È così che per il giovane liceale di Milano, l’irrompere del ’68, in concomitanza con lo sviluppo della problematica di senso adolescenziale, costituisce un primo risveglio dell’esigenza di inserire la propria avventura di vita in un orizzonte globale, ma, e qui sarà interessante leggere le annotazioni sugli inizi del ’68 nel suo liceo, l’ideale rivoluzionario non gli appare adeguato nel tener conto di tutti i fattori della vita.

Il suo “interesse per le cose” lo porta così, attraverso una serie di indizi, che sono volti di giovani impegnati, a cercare il senso della realtà e proposte di gesti o iniziative comunitarie, ad andare al fondo dell’“abisso del desiderio” e all’incontro che cambierà l’intera sua esistenza (non a caso il sottotitolo del libro recita: L’incontro che ha cambiato la mia vita nel decennio 1970/1980).

L’avvenimento che lo cambia ha un luogo e una data, il 4 aprile 1969 a Varigotti, ma la sua specificità è descritta, più che nel suo concreto svolgersi, nelle conseguenze che ne derivano e che illuminano la vita e le scelte di Mario per tutto il decennio che segue.

Lasciamo al lettore il gusto di vedere come l’incontro con Cl non sia stato il portare il cervello all’ammasso (come temeva la madre del protagonista), né un impegno volontaristico ad applicare alla vita princìpi teorici, ma una storia di rapporti, scelte e giudizi, in grado di abbracciare con realismo e umiltà tutti gli ambiti dell’esperienza umana, anche quelli in cui fa capolino la fragilità personale.
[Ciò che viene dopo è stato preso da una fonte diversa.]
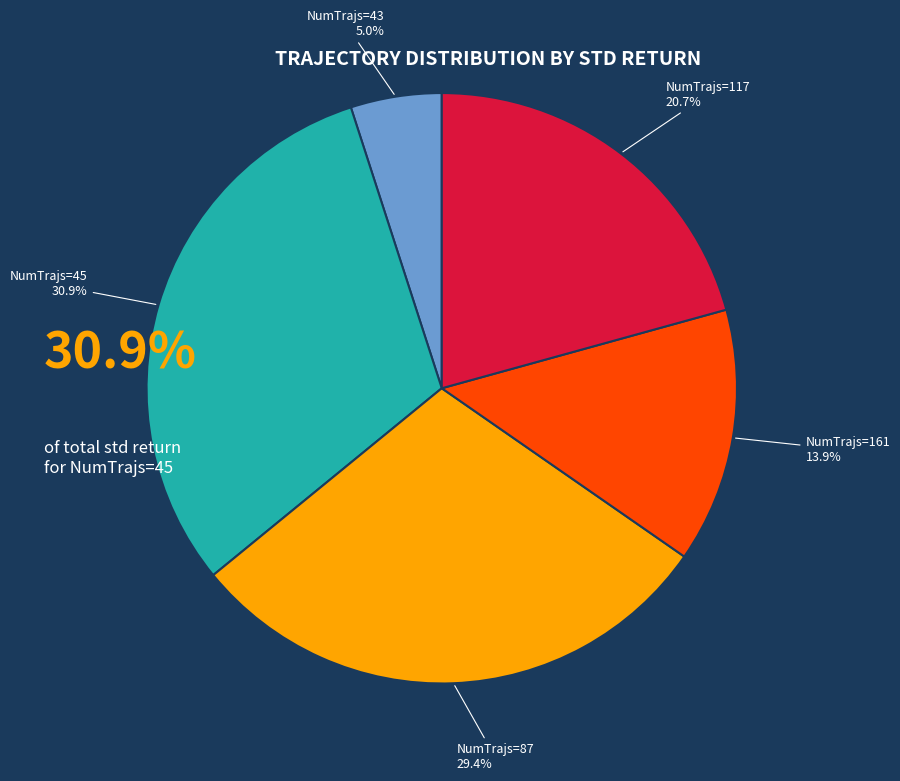

How many segments does this pie chart have?

5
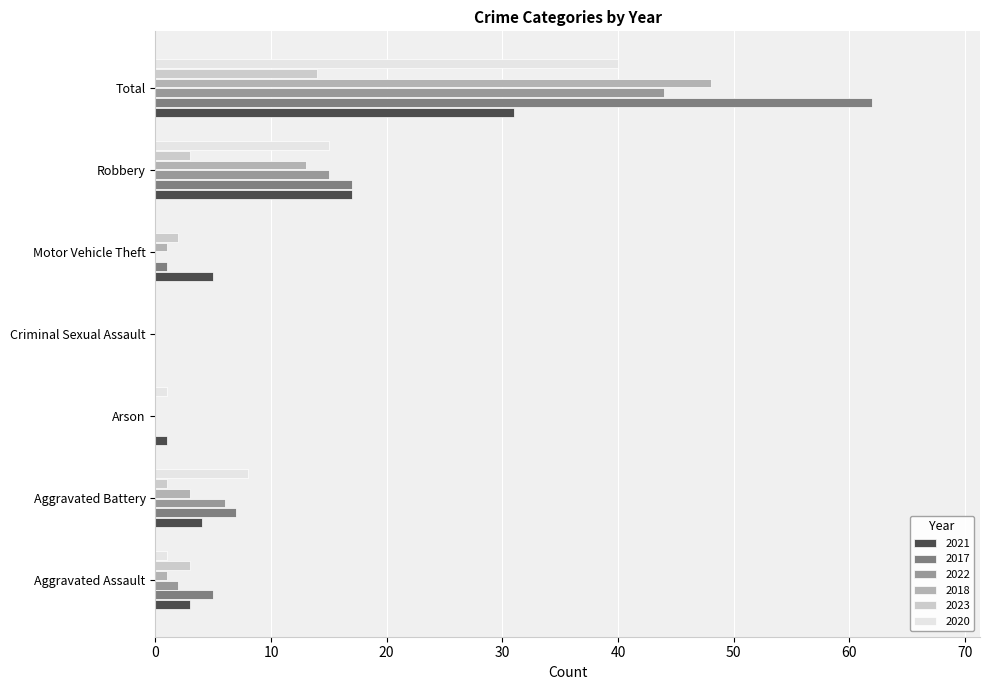

What are all the series names shown in the legend?

2021, 2017, 2022, 2018, 2023, 2020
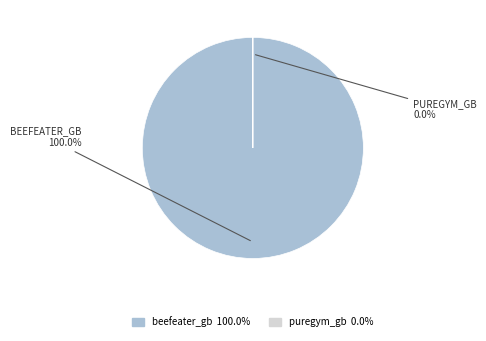

To the nearest percent, what percentage of the pie is beefeater_gb?

100%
Un vero flusso di vita nuova che perdura nel tempo, per cui ancora oggi egli può dire degli amici di allora che “siamo sempre insieme, non che mi sembra di essere insieme come quella volta”.

Al centro del testo c’è la tensione a mostrare l’unità tra la vita e il senso che fa vivere l’esperienza della “comunione” incontrata (e qui campeggia il riferimento alla figura di don Giussani, con il quale l’autore ha intrattenuto un crescente dialogo diretto e indiretto e che viene rievocata in una prospettiva che facilita l’immedesimazione immaginativa al tipo di vita della comunità di Cl di quegli anni).
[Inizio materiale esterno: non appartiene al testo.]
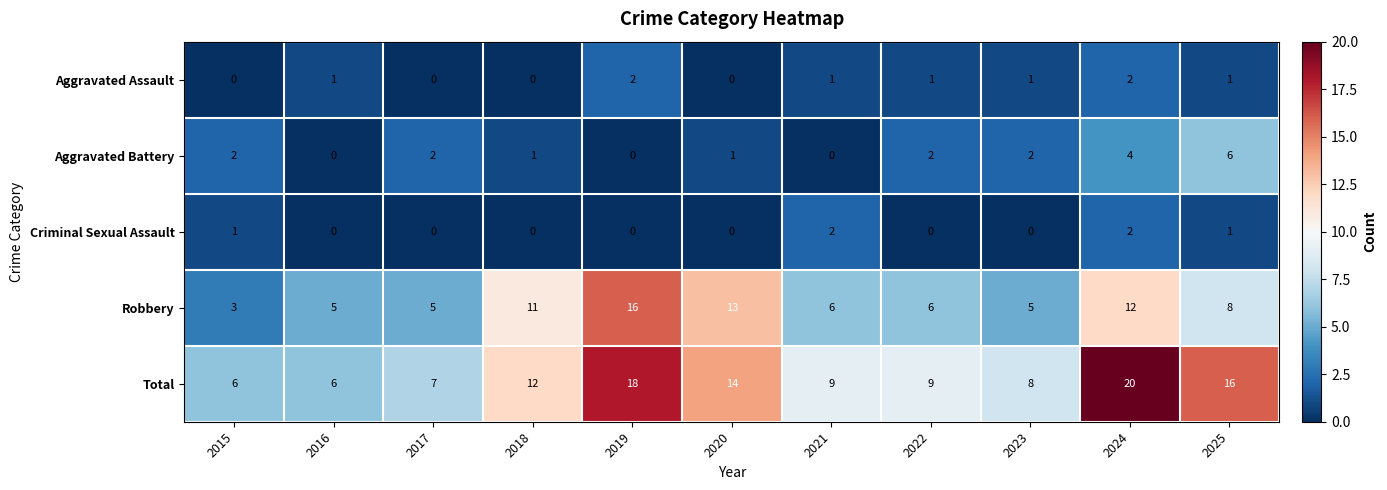

How many data points does each series have?

11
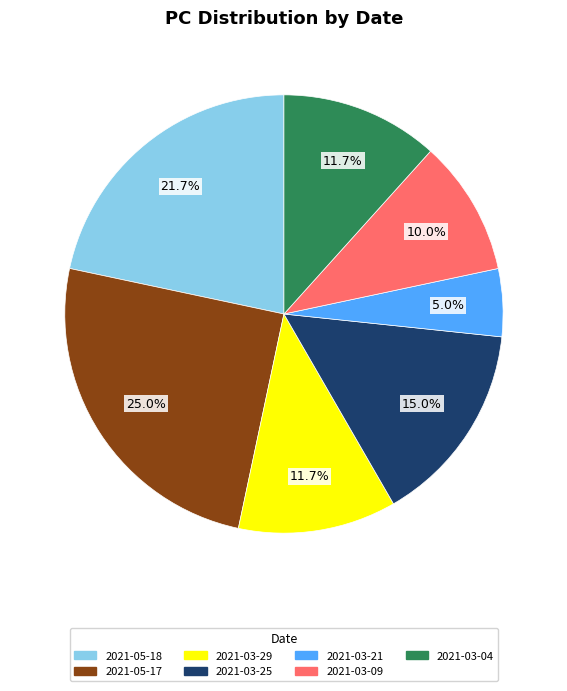

What is the largest slice in the pie chart?

2021-05-17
A prima vista il libro potrebbe sembrare un testo pensato solo per chi è nato intorno agli anni 50 o per chi vuole approfondire il nesso tra il ’68 e l’avvento di Comunione e Liberazione, ma, addentrandosi nei “meandri” di questo apprendistato alla vita, appare sempre più chiaro che invece “è un libro scritto per quelli che verranno dopo”, nella convinzione che “l’unico modo per rianimare i ricordi e trasformarli in fatti che influiscano nel presente è analizzare come si son verificati, quasi a prescindere da come ci hanno influenzato”.

Questo progetto si documenta nel corpo del testo attraverso una scrittura essenziale, in cui si distinguono bene le considerazioni sugli orizzonti e gli “stati d’animo” con cui erano vissute le svolte esistenziali del periodo e le più mature riflessioni sulle stesse sviluppate nel corso degli anni seguenti, e gli avvenimenti sono sempre presentati con una certa “ironica leggerezza”, che alterna momenti poeticamente evocativi a giudizi pungenti sul contesto socio-culturale, sempre però venati da un simpatico humour.
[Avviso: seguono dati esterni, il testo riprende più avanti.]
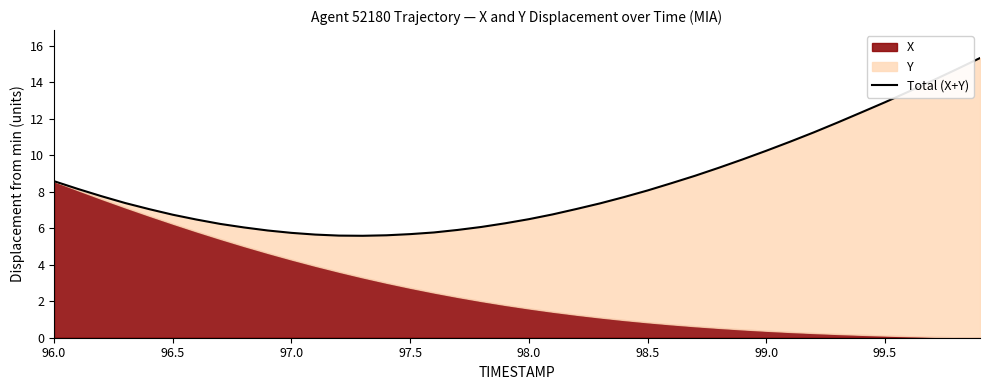

What is the difference between the second highest and second lowest values?

9.1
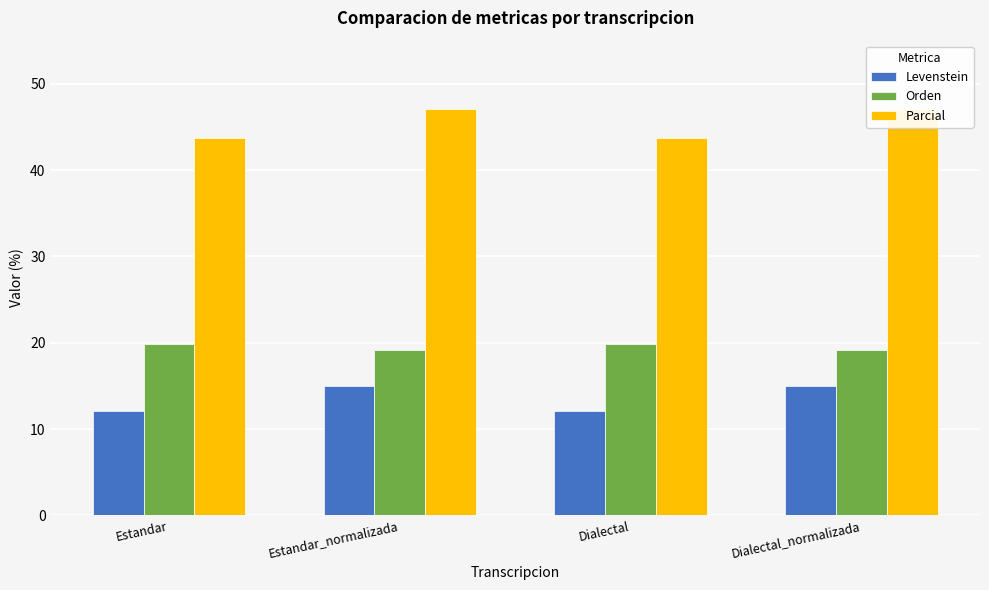

How many bars are there in total?

12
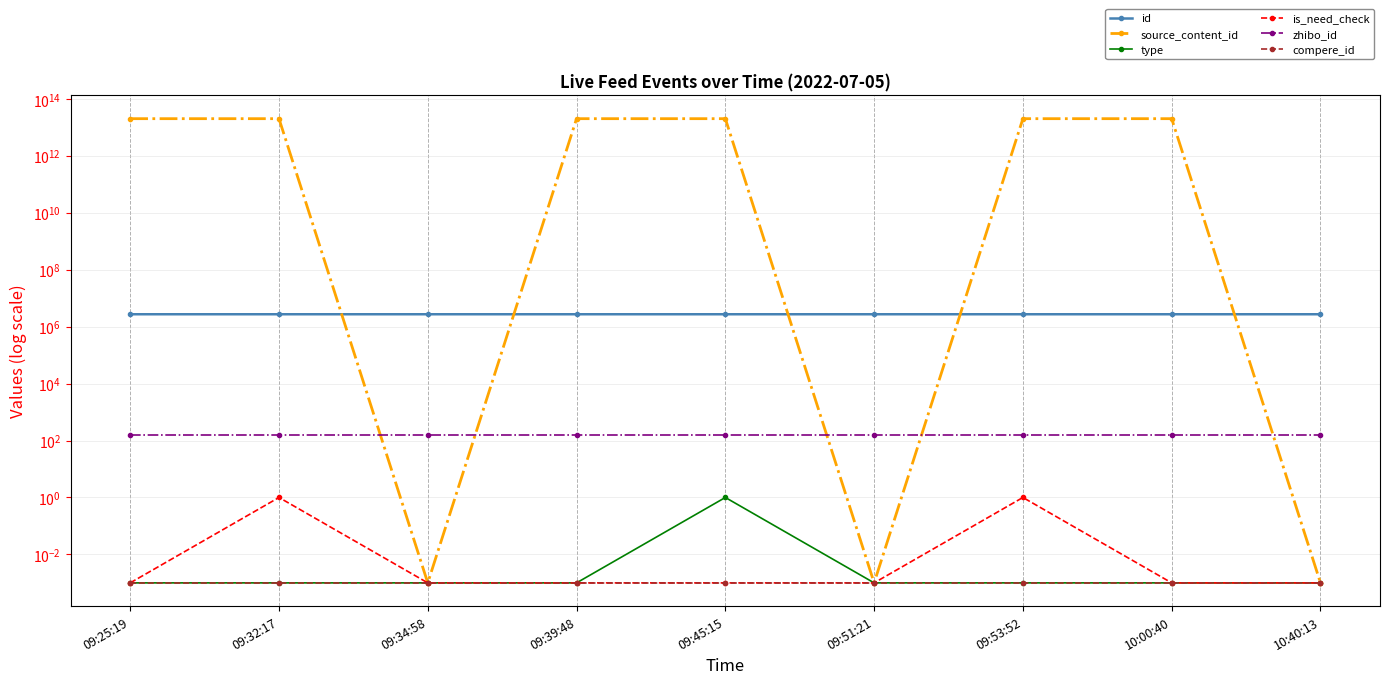

What is the label of the 2nd point from the right?

10:00:40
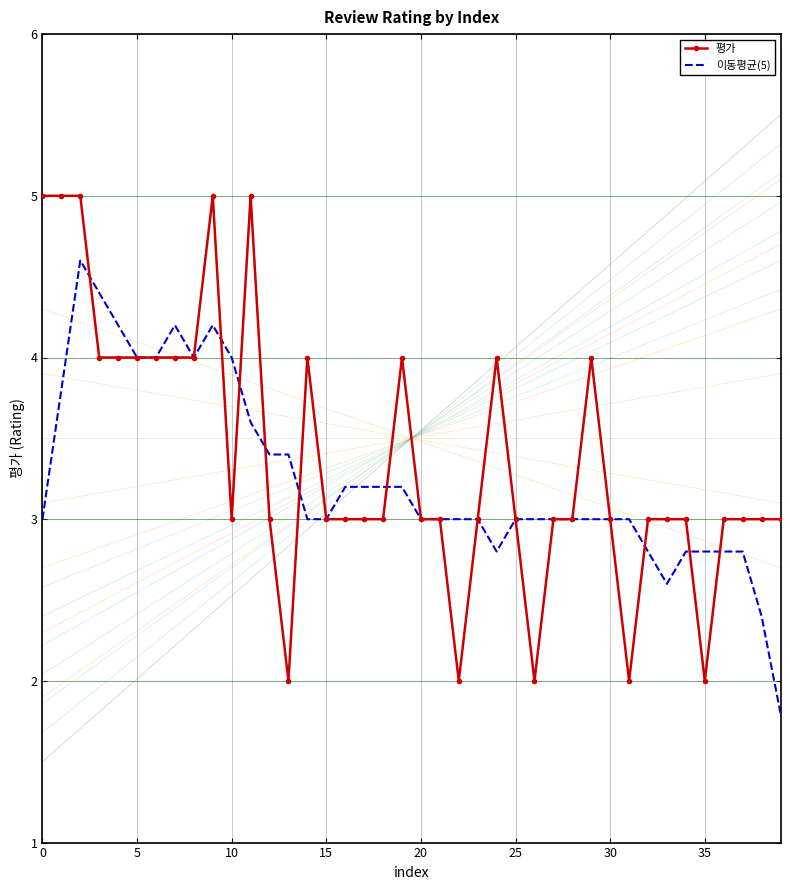

List the series in order of their peak value, lowest first.

이동평균(5), 평가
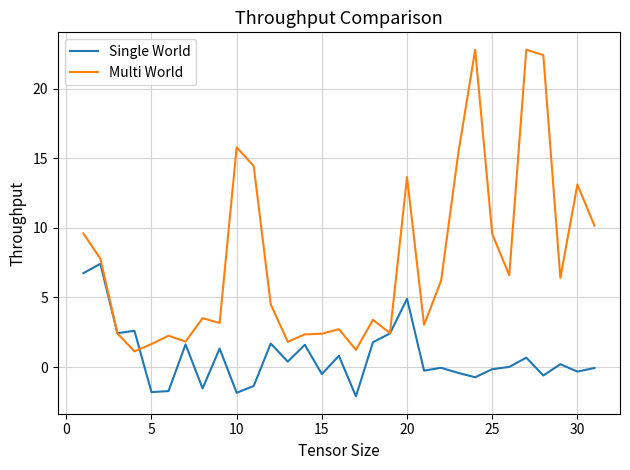

Which series has the largest total across all categories?

Multi World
L’originalità della ricostruzione del cammino di Mario verso le certezze della maturità sta nel fatto che sia il percorso autobiografico sia il contesto storico nel quale è inserito partecipano di una cornice più ampia, perché “la vita non è delimitata dal perimetro del mio io”, ed è basata sulla convinzione che “al di fuori del perimetro delle mie limitate percezioni esista il vero, il bello e il bene”; tutto insomma è attraversato dal senso del Mistero della vita e dell’urgenza del Destino.

Leggere questa storia è perciò l’invito a riscoprire che anche noi possiamo considerare che “ogni cosa che accade è rivolta a me” e che è possibile incontrare anche oggi un flusso di vita nuova, purché si abbia un animo da fanciullo, disposti cioè ad accettare la sorpresa di un avvenimento “piuttosto che – come nota Alain Finkielkraut – credere che si possa, con il solo esercizio dell’intelligenza, fissare la storia in leggi inesorabili”.